= Wendy Kaminer =

American lawyer and writer

Wendy Kaminer (born December 28, 1949) is an American lawyer and writer. She has written several books on contemporary social issues, including A Fearful Freedom: Women's Flight From Equality, about the conflict between egalitarian and protectionist feminism; I'm Dysfunctional, You're Dysfunctional: The Recovery Movement and Other Self-Help Fashions, about the self-help movement; and Sleeping with Extra-Terrestrials: The Rise of Irrationalism and Perils of Piety.

==Early life==
Kaminer graduated from Smith College in 1971. She earned her J.D. degree from Boston University Law School and practiced law as a staff attorney for the Legal Aid Society and in the office of the Mayor of New York City.

==Activism==
===Anti-pornography movement and anti-censorship movements===
In the late 1970s, Kaminer worked with Women Against Pornography, where she advocated private consciousness-raising efforts and opposed legal efforts to censor pornography. She contributed a chapter to the anti-pornography anthology, Take Back the Night, wherein she defended First Amendment freedoms and argued the dangers of seeking legal solutions to the perceived problem of pornography. She opposed efforts by Catharine MacKinnon and Andrea Dworkin to define pornography as a civil rights violation. She critiqued the pro-censorship movement in a 1992 article in The Atlantic entitled "Feminists Against the First Amendment." An ardent free speech advocate, she is currently a member of the advisory board of the Foundation for Individual Rights and Expression.

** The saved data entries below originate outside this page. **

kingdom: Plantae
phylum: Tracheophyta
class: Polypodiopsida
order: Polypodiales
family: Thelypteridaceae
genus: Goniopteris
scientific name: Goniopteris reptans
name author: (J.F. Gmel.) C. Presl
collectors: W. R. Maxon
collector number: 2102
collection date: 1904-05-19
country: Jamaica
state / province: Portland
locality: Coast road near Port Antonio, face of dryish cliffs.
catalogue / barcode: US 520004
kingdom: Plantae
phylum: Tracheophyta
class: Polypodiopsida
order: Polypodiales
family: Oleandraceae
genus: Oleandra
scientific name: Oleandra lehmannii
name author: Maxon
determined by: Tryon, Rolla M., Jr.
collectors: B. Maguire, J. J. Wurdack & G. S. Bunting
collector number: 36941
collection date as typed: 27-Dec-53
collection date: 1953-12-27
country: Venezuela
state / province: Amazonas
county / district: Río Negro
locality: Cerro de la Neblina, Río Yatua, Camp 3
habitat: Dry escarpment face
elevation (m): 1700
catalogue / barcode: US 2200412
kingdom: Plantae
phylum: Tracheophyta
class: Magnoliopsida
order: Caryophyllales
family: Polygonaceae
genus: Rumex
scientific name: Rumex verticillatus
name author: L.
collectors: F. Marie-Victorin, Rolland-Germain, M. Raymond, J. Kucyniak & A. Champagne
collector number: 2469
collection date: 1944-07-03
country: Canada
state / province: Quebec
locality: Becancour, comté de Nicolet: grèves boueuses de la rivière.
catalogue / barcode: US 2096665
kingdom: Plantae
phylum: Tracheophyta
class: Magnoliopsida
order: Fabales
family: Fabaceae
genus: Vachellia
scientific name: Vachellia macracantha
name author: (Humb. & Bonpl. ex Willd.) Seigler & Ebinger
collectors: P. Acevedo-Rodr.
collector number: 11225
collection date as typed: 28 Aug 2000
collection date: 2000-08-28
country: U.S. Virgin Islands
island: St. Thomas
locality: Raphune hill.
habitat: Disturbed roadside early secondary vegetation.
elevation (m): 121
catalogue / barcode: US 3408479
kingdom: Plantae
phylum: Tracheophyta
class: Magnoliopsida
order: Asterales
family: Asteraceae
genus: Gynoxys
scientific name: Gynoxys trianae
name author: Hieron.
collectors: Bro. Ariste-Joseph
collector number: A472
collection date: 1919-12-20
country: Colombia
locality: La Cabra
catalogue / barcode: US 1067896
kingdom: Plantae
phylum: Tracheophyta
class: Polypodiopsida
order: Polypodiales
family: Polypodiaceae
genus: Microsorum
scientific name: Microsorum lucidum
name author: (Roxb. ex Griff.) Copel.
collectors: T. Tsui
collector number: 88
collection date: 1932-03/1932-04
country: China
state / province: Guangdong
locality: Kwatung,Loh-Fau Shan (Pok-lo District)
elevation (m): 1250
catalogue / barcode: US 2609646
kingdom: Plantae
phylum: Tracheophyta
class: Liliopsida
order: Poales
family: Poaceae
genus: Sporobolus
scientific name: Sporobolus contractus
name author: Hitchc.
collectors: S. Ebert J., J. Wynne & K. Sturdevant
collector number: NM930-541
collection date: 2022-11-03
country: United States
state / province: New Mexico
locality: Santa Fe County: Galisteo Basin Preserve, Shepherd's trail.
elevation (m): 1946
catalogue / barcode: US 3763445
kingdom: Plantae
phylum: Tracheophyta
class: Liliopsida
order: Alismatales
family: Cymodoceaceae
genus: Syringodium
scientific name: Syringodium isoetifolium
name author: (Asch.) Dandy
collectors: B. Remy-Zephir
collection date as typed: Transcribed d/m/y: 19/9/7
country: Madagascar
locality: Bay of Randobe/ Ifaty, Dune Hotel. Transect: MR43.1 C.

Kaminer, a self-described equality or "individual rights feminist", was an early opponent of late 20th-century "protectionist" feminism, reflected in the movement to censor pornography, and of the "difference" feminism associated with Carol Gilligan. She critiqued "Feminism's Identity Crisis" in an October 1993 cover story for The Atlantic.

===ACLU===
Kaminer was a member of the board of the American Civil Liberties Union of Massachusetts from the early 1990s until June 2009. She was a national board member of the American Civil Liberties Union from 1999 until her term expired in June 2006. In 2003, during her tenure on the national board, she became a strong critic of the ACLU leadership and was centrally involved in a series of controversies, including the attempted ouster of the executive director, that culminated in a highly publicized effort to prohibit board members from criticizing the ACLU. In 2009 she published a book on her experience and views, called Worst Instincts: Cowardice, Conformity and the ACLU.

As of 2018, Kaminer still comments on the ACLU and what she believes is the appropriate relationship between protecting civil liberties and civil rights.

==Writings==
Kaminer, a former Guggenheim fellow, has published seven books in addition to Worst Instincts, including her landmark 1992 critique of self-help and the recovery movement, I'm Dysfunctional, You're Dysfunctional: The Recovery Movement and Other Self-Help Fashions. She has also written extensively about irrationalism, spiritualism, and the intersection of religion and politics in America, the subject of her 1999 book, Sleeping with Extra-Terrestrials: The Rise of Irrationalism and Perils of Piety. Her feminist writings include her 1990 book, A Fearful Freedom: Women's Flight from Equality, reviewing the historic conflict between equality and protectionism for women and exploring the legal and social pitfalls of protectionism. A former legal aid attorney, she is a staunch critic of the death penalty and the criminal justice system, the subject of It's all the Rage: Crime and Culture. She is also the author of Free for All: Defending Liberty in America Today; True Love Waits: Essays and Criticism; and Women Volunteering: the Pleasure, Pain, & Politics of Unpaid Work from 1830 to the Present (1984).

==Personal life==
On November 17, 2001 Kaminer married longtime companion Woody Kaplan. Kaplan, a former real estate developer, founded the Civil Liberties List (a political action committee) and was a full-time political and civil liberties activist. Kaplan was president of the Defending Dissent Foundation and chaired the advisory board of the Secular Coalition for America. Kaplan died on August 3, 2023 Kaminer is herself a member of the Secular Coalition advisory board. In 2001, Kaminer won the Humanist Pioneer Award from the American Humanist Association.